> [Problem statement] From the entries below, please gather each line containing the string "localhost".

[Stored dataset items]

▼

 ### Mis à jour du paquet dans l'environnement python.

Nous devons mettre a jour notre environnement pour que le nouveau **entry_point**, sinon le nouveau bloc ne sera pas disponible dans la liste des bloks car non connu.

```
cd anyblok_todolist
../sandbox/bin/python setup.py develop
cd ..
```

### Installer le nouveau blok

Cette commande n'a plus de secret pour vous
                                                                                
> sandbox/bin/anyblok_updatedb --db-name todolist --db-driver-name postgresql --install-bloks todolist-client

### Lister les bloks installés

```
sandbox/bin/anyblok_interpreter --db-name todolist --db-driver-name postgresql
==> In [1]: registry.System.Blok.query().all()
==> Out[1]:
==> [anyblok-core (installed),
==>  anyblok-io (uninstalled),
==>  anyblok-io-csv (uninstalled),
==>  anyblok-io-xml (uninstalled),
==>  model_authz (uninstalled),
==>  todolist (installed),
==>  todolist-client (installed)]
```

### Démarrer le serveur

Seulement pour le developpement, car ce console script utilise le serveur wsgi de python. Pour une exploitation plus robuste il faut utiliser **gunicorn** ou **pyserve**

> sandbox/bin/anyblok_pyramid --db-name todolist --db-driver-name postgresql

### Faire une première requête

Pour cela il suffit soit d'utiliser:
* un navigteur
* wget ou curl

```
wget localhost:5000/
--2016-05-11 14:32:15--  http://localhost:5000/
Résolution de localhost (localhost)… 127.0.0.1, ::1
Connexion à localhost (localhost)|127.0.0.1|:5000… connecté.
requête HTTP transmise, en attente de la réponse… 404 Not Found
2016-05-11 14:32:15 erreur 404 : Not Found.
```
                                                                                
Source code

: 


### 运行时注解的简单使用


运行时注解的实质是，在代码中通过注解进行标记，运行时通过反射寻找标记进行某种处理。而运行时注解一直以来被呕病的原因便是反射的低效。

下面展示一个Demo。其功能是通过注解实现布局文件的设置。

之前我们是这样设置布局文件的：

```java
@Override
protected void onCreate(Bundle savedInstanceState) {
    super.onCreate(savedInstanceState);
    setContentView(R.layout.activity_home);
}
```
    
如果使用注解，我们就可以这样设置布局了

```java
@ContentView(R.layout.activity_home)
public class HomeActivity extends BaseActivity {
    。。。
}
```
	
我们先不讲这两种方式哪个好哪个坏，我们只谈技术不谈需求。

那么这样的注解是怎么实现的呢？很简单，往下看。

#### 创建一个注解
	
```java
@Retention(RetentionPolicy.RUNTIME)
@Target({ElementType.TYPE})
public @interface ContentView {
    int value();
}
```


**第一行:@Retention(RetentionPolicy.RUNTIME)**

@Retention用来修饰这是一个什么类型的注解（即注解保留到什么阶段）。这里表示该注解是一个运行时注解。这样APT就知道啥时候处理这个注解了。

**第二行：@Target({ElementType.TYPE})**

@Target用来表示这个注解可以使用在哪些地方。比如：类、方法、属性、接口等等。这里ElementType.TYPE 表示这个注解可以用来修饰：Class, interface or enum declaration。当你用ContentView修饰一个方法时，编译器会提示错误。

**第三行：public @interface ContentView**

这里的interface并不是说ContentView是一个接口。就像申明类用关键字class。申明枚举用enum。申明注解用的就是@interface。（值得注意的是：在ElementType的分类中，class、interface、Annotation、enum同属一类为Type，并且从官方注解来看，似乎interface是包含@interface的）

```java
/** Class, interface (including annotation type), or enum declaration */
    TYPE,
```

▲

> [Reply]
wget localhost:5000/
--2016-05-11 14:32:15--  http://localhost:5000/
Résolution de localhost (localhost)… 127.0.0.1, ::1
Connexion à localhost (localhost)|127.0.0.1|:5000… connecté.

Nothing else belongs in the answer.